In the Fix question, a fixed bifunter point allows us to characterize recursive types that have a functorial type parameter, such as most container structures. Lists can be used as an example.
newtype Fix f = Fix { unFix :: f (Fix f) } data ListF ar = Nil_ | Cons_ ar deriving Functor type List a = Fix (ListF a)

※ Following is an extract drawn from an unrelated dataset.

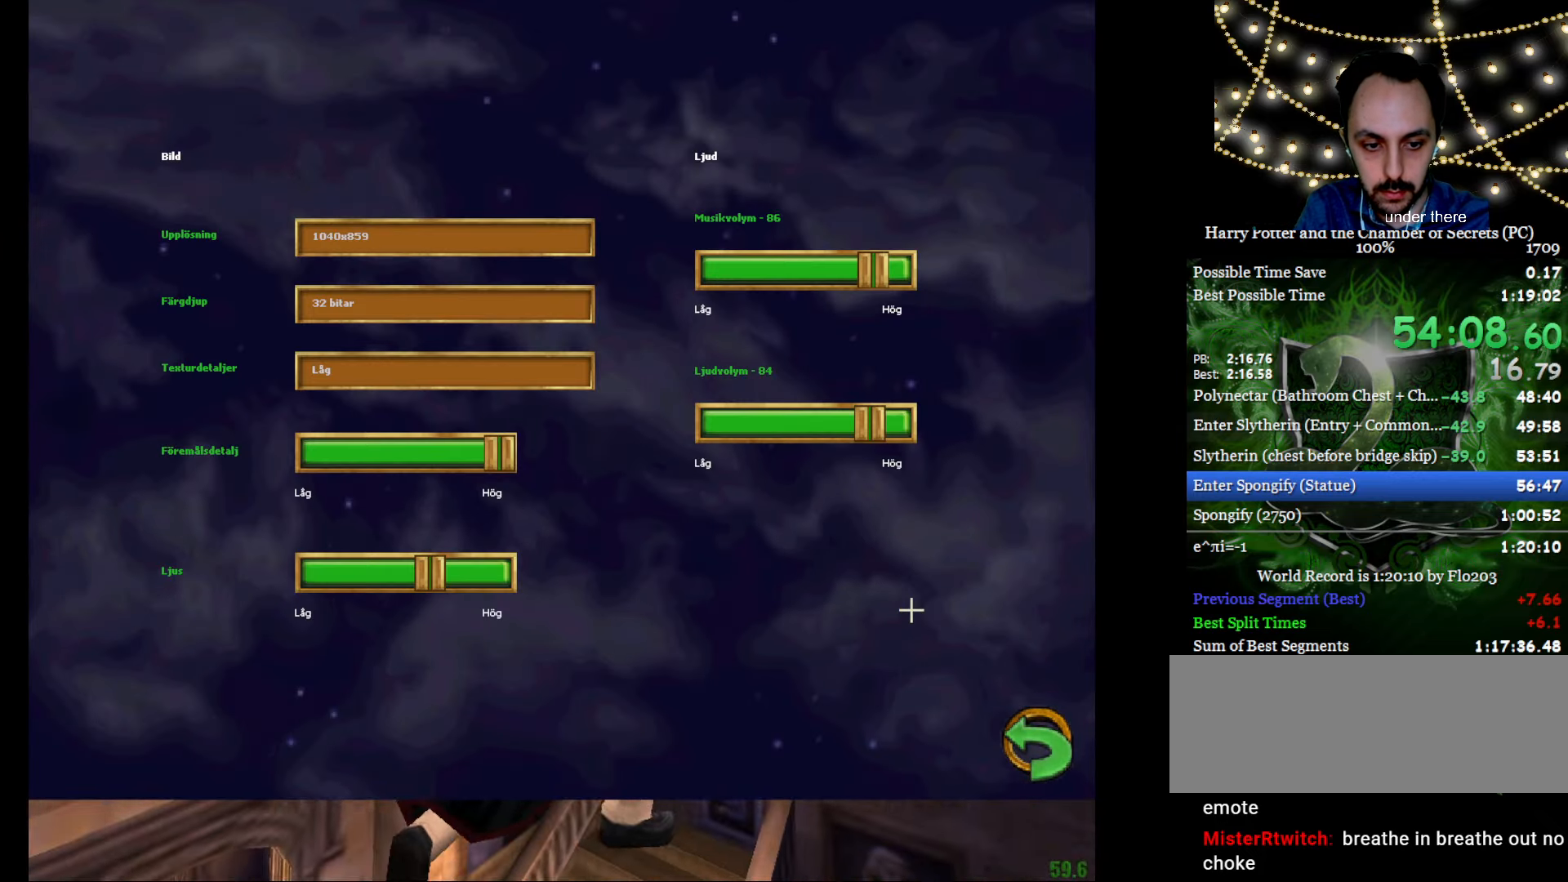
{"keys": [], "mouse": [], "events": [[50, "left", "down"], [100, "left", "up"], [100, "right", "down"], [184, "left", "down"], [184, "right", "up"], [234, "left", "up"], [284, "right", "down"], [384, "left", "down"], [384, "right", "up"], [434, "left", "up"], [434, "right", "down"], [467, "right", "up"]]}
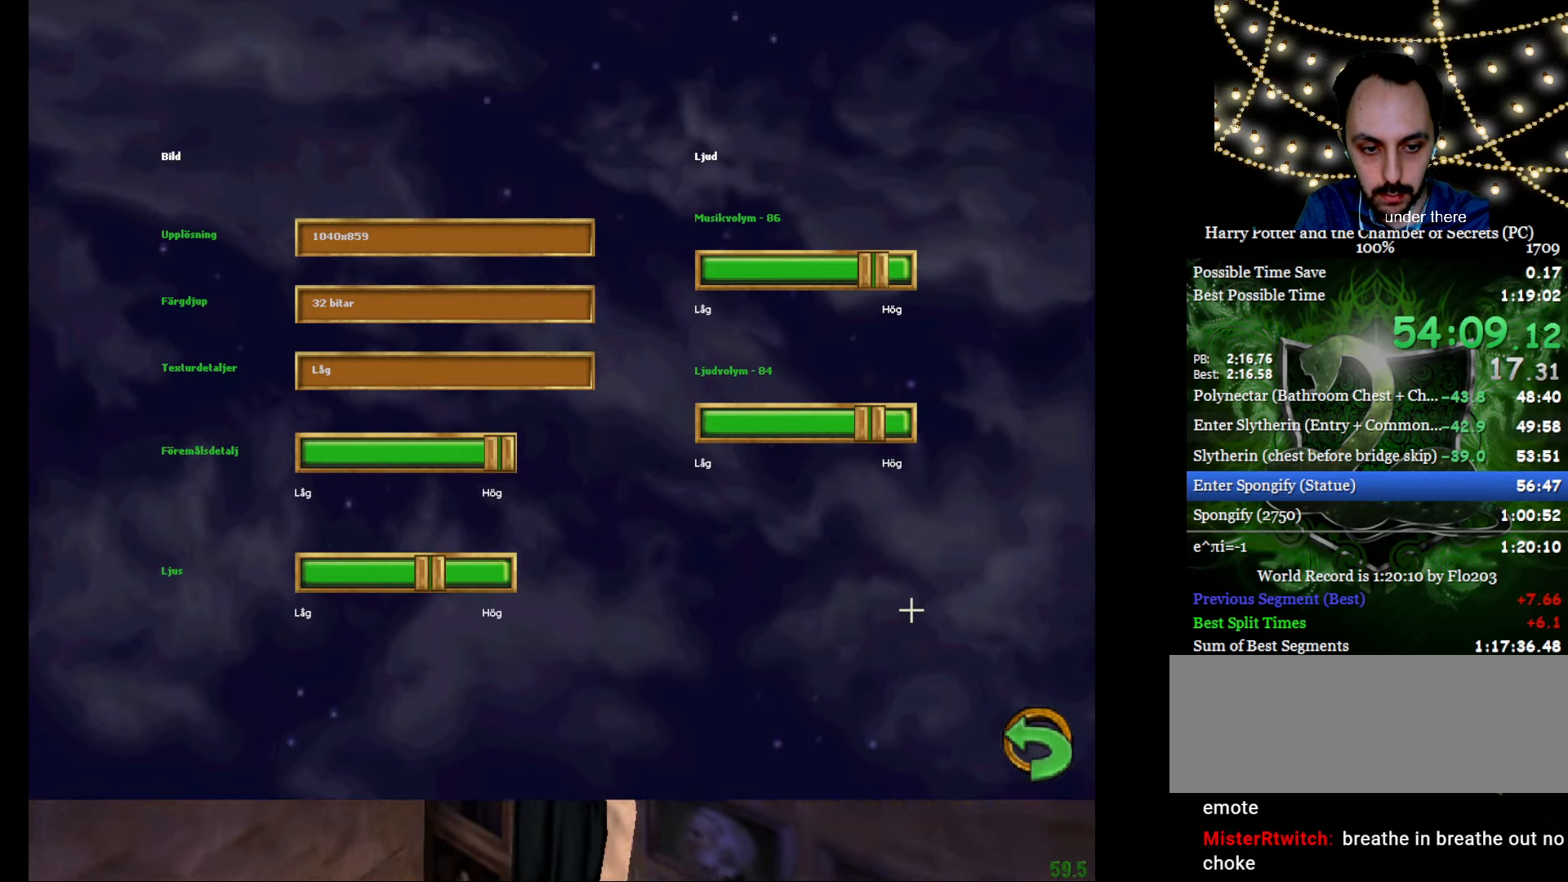
{"keys": [], "mouse": [], "events": [[166, "escape", "down"], [200, "escape", "up"]]}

Using the standard functorial Fix , as I said above, there is no general output from the Functor instance for List , since Fix knows nothing about the List a parameter. That is, I cannot write something like instance Something f => Functor (Fix f) , because Fix has the wrong look. I need to scroll the map list for lists, possibly using cata :
map :: (a -> b) -> List a -> List b map f = cata phi where phi Nil_ = Fix Nil_ phi Cons_ xr = Fix $ Cons_ (fx) r
The bifuntorial version of Fix allows an instance of Functor . Fix uses one of the bifurcator parameters to insert the recursive appearance of Fix fa , and the other for the resulting functional parameter of the data type.
newtype Fix fa = Fix { unFix :: fa (Fix fa) } instance Bifunctor f => Functor (Fix f) where fmap f = Fix . bimap f (fmap f) . unFix
So we can write:
deriveBifunctor ''ListF type List = Fix ListF
and get a copy of Functor for free:
map :: (a -> b) -> List a -> List b map = fmap
Of course, if you want to work with recursive structures with several parameters as a whole, you need to generalize to three-functors, quad-functors, etc. This is clearly not stable and a lot of work (in more advanced programming languages) was introduced into the development of more flexible systems for characterizing types.